A problem of accurate estimation of the dissipation rate by PIV has been considered in the present research. Key parameters and factors which directly affect the accuracy of the dissipation rate estimation have been briefly discussed. A joint effect of random error, velocity vector spacing, IW size and IW overlap on the dissipation rate estimation has been theoretically shown. Using the example of the synthetic test case of linear shear flow, it has been demonstrated that both the velocity vector spacing and IW size should be as large as Kolmogorov length scale for accurate estimation of the dissipation rate. Simple local temporal filtering procedure has been proposed to partially eliminate the impact of the measurement random error on the dissipation rate estimation. This procedure enables to exclude the frequency region in which the measurement noise energy dominates over the fluid energy. The results of the synthetic test case have demonstrated high efficiency of the proposed filtering procedure which allows the reduction of the random error and, subsequently, accurate estimation of the dissipation rate at the initial iterations.

The results of the dissipation rate estimation in TBL have been presented as well. To achieve high spatiotemporal resolution, a high-speed planar PIV technique has been considered. Since planar PIV allows one to measure only two out of three components of velocity vector, the dissipation rate has been estimated using the locally axisymmetric turbulence hypothesis. However, as shown in the present research, it yields incorrect estimates because of large velocity vector spacing and random errors embedded in measured velocity vectors.

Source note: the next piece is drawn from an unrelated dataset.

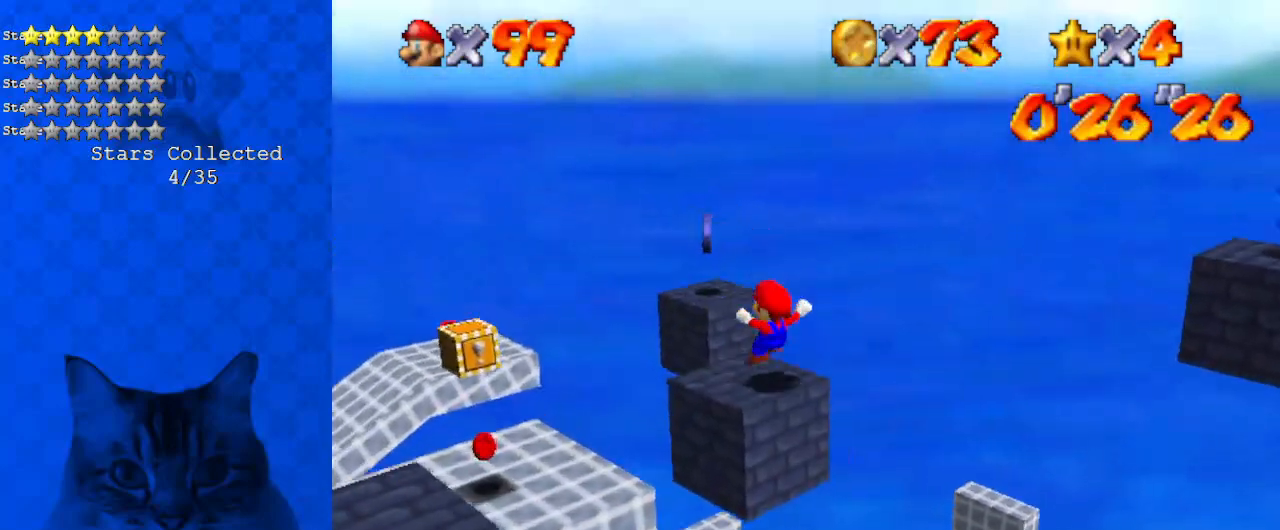
{"keys": ["down", "right"], "events": [[67, "right", "down"], [100, "shift", "down"], [267, "d", "down"], [301, "shift", "up"], [334, "d", "up"], [401, "up", "up"], [501, "down", "down"]]}
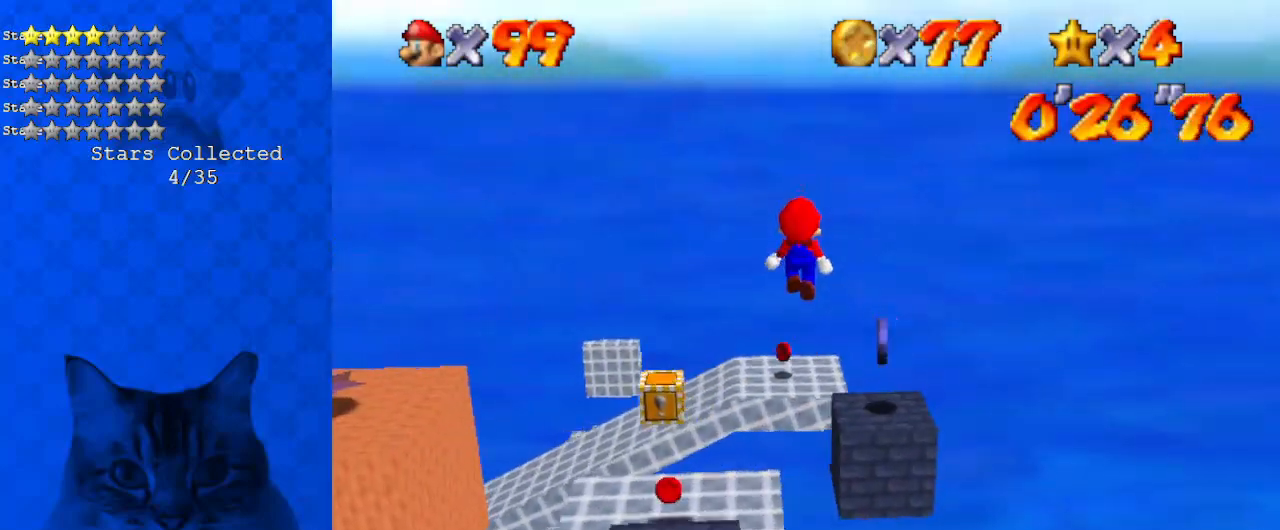
{"keys": [], "events": [[67, "ctrl", "down"], [67, "down", "up"], [167, "ctrl", "up"], [301, "d", "down"], [368, "down", "down"], [368, "right", "up"], [401, "d", "up"], [502, "down", "up"]]}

It has been demonstrated that when the velocity vector spacing is decreased down to Kolmogorov length scale (2∆x1,2 = 4 pix which satisfies the recommendations by Tokgoz et al. 2012, as well), the dissipation rate becomes overestimated for all considered IW sizes unless the developed filtering procedure is used. Moreover, the larger the IW size is, the lower the overestimation is since the larger IW size produces less measurement random error. This tendency agrees with the literature (Piirto et al. 2003; Shah et al. 2008; Tokgoz et al. 2012) and the results of the synthetic test case. The effect of these errors has been reduced owing to the proposed filtering procedure which in this case automatically takes into account both the random error and turbulent fluctuation levels for each individual velocity component. The best results have been obtained when using IW size of 32 × 8 pix. Increasing IW size in streamwise direction from 8 to 32 pix allowed us to reduce the random measurement error while maintaining high spatial resolution in the wall-normal direction (8 pix).

The chosen strategy, i.e., the use of high-speed planar PIV together with the developed temporal filter under the assumption of locally axisymmetric turbulence for TBL flow, has demonstrated the best performance in terms of accuracy of the dissipation rate compared to strategies based on other state-of-the-art techniques such as planar SIV, Stereo PIV, Tomo PIV, and Tomo PTV–VIC+ as well as spectral chart method. The implemented technique has detected the inflection point of the dissipation rate at y+ ≈ 10 predicted by DNS. This event has not been correctly detected by any other state-of-the-art technique described above, and thus, it can be attributed to the peculiarities of the high-speed planar PIV implemented together with appropriate temporal filtering procedure.